I don't think anyone would confuse you with a fence sitting observer. If you were, you would not categorize Rick's hyperbolic thread grenade as an argument, much less a logical one. Nor would you be repping Packard's bizarre fixation on a careless, but off hand comment about girl scout cookies. Not to mention the sweeping conclusions based off something so trivial. Frontline has used this class of weapon for decades, both as a soldier and a civilian. Are we seriously entertaining the idea that he does not understand what it is?
Of course he doesn't. Expertise only comes from gut feelings and bias conformation. Much like GPS makes people navigation experts and no one would ever use those filthy 'maps' and 'atlases'.
until the Heimlich Maneuver came along, more people died from choking on cookies than gunshot wounds! Food for thought people.........
Yes, Garamet! This is very typical of average gun-owner behavior. Well at least the little scamp is aiming center-mass, but head shots are always risky. The babies mom is teaching it bad habits.
Think what you want, but I'm somebody who has moved in the direction of less regulation. My main interest in this particular fight in this thread regards weakness of logic. When you argue your position by laser beaming in on a definitional lapse, you come off a bit like the North Koreans spending an entire negotiation arguing over the size of the table. It obscures your actual point, and can easily make it seem that your position lacks adequate foundation to stand on its own merits. I'm repping Packard and Rick because they are drawing you guys in to North Korean type behavior. It amuses me.
I still think the best way to deal with gun control is register the person, not the gun. Tom Smith has a clean criminal background (doesn't have a history of violent crime) so Tom Smith can carry any and all weapons. I don't give a shit if he has an actual machine-gun, because Tom Smith will not kill anyone with it, or a .22 ladies hand-bag pistol. The vast majority of violent crimes are committed by very typical guns that can be easily procured, concealed and operated.....so why does everyone get their knickers in a twist over "assault weapons" anyway? We've beaten a dead horse over the fact that using ten three-round magazines versus one thirty -round magazine is trivial at best. I think weapons training should be mandatory in all American schools BTW.
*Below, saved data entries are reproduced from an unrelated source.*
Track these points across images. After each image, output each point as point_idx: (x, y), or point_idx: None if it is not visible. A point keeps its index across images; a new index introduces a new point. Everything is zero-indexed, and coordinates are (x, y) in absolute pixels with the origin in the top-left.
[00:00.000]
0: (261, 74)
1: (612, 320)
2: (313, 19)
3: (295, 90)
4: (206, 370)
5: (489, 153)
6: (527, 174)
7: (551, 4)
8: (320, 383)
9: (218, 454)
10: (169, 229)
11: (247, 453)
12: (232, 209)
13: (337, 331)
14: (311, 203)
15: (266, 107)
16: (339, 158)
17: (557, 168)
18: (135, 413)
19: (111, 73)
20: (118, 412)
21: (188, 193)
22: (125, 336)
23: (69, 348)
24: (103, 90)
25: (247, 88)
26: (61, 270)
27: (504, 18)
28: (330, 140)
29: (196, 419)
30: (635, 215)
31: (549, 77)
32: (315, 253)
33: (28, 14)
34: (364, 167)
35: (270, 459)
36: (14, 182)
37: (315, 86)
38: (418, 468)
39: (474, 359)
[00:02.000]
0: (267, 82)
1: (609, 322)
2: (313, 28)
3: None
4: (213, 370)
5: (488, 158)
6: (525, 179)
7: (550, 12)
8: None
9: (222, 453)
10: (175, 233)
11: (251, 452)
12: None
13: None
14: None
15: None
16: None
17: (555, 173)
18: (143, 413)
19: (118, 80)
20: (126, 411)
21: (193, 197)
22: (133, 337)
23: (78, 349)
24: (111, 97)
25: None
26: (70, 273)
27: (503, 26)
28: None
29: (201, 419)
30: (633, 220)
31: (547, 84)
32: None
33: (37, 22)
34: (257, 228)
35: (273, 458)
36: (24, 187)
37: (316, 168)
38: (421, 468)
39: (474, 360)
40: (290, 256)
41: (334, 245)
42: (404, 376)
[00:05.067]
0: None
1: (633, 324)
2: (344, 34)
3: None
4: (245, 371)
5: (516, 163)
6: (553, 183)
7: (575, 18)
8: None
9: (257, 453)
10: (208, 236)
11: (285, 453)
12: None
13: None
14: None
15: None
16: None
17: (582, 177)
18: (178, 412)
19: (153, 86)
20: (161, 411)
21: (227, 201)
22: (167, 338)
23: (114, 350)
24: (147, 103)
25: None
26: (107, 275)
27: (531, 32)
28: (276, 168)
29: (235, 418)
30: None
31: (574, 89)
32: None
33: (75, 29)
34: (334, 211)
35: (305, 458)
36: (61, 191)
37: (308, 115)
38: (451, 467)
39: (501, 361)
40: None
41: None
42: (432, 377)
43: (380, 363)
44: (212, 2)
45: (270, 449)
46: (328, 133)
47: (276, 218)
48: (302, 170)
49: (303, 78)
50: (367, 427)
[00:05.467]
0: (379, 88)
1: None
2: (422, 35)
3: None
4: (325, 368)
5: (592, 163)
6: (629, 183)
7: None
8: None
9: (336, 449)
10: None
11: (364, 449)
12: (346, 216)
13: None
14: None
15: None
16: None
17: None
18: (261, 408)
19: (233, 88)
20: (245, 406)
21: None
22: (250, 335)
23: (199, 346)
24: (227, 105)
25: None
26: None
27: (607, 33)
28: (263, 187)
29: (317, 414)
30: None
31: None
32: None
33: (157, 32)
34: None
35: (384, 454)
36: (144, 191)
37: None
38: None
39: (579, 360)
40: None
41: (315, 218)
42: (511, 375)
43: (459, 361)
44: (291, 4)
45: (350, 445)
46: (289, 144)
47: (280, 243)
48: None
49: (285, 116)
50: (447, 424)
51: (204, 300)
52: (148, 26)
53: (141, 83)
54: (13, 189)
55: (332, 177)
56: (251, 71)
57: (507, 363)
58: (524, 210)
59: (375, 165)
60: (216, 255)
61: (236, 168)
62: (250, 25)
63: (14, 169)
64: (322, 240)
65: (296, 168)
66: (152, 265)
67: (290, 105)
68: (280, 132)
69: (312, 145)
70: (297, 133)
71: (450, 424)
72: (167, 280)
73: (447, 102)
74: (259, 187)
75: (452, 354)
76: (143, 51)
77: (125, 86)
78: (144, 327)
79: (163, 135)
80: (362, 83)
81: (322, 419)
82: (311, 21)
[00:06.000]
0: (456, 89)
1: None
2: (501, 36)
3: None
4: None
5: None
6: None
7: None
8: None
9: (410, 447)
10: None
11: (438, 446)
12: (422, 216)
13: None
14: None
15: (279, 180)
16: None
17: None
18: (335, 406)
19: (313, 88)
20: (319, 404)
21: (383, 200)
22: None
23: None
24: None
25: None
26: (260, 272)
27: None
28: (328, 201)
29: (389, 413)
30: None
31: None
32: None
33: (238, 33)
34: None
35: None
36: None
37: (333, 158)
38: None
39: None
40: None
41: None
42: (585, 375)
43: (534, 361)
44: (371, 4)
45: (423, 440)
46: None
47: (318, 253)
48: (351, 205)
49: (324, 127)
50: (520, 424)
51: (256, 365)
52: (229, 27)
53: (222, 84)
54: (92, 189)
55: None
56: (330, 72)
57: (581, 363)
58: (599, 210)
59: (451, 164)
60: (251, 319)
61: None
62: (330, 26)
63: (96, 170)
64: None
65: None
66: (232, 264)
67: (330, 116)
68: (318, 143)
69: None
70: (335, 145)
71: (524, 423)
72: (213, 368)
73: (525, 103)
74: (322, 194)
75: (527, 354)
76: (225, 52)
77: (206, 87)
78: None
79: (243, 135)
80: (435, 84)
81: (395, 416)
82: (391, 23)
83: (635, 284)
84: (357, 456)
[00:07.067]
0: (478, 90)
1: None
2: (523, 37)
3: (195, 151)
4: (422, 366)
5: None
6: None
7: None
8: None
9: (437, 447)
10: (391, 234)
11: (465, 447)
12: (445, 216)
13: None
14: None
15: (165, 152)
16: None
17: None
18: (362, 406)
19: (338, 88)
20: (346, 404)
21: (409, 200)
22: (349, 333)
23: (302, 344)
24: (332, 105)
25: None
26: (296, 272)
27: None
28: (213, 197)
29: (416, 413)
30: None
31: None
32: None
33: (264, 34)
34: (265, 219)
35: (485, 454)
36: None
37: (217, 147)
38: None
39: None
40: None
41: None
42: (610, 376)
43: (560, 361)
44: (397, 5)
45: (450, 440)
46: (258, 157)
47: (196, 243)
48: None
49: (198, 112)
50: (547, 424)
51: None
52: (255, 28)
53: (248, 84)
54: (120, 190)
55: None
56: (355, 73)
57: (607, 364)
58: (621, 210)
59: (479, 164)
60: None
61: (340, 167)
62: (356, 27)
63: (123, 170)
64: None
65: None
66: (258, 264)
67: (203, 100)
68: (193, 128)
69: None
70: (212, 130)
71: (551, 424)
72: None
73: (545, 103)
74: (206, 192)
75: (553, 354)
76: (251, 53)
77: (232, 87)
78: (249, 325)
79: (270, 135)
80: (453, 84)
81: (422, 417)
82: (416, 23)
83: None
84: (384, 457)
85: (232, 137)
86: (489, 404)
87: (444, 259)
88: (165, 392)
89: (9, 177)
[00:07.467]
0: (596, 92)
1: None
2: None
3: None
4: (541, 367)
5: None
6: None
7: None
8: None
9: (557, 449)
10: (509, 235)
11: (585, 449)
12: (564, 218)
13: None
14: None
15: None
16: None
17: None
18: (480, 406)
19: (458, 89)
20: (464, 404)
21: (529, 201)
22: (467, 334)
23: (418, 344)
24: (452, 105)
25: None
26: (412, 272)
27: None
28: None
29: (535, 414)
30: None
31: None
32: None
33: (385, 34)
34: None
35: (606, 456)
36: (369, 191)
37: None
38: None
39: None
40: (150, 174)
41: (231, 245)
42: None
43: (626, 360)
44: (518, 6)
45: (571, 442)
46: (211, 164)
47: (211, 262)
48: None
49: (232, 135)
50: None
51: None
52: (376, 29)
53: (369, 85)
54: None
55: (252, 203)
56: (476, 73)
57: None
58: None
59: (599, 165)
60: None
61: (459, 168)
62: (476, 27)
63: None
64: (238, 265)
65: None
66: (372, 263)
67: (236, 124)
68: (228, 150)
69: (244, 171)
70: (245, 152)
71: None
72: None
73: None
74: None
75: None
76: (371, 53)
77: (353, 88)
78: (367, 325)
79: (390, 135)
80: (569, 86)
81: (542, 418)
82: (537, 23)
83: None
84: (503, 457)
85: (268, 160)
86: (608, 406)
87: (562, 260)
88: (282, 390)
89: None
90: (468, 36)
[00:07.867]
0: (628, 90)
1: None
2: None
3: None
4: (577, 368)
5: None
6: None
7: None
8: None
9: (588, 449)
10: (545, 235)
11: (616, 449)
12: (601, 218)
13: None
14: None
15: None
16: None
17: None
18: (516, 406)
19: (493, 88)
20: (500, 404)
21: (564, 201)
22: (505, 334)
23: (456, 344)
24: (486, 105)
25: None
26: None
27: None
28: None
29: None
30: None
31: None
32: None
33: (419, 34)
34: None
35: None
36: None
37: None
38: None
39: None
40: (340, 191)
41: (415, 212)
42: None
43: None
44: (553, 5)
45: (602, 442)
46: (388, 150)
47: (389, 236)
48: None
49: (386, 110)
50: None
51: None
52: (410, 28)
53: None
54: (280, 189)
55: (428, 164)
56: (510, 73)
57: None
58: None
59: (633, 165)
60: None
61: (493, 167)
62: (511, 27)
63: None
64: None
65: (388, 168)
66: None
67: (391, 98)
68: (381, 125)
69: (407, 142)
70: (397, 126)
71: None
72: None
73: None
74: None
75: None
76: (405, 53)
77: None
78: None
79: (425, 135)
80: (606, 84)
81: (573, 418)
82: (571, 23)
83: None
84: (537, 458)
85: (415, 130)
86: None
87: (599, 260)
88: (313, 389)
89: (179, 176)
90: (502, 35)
Thanks for the decades crack. I think I'm gonna change my username to Oldfella II Yet you did that very thing to Forbin. Does that not undermine your entire position. So besides Forbin's one faux paux who else is behaving like a North Korean?
Words have meaning, and when you let the enemy dictate the meaning of words, they control the entire conversation. It's the "do you still beat your wife" bs on steroids. I wish all Democrats would just be as open as Keith Ellison is about wanting to ban all guns: http://townhall.com/tipsheet/katiep...ome-out-against-the-second-amendment-n1813771
Huh? Where did I do that? I told Forbin it wasn't true that gun control advocates don't believe a gun in civilian hands has ever saved a human life. To be the same thing as going after Rick on the difference between a machine gun and semi-automatic I would have needed to tell Forbin he didn't know what civilian means.
Lets review what you just said in post #110 Well you called out Forbin for his definitional lapse in post #34. I addressed this semantic battle in post #41. It was clearly a case of semantics.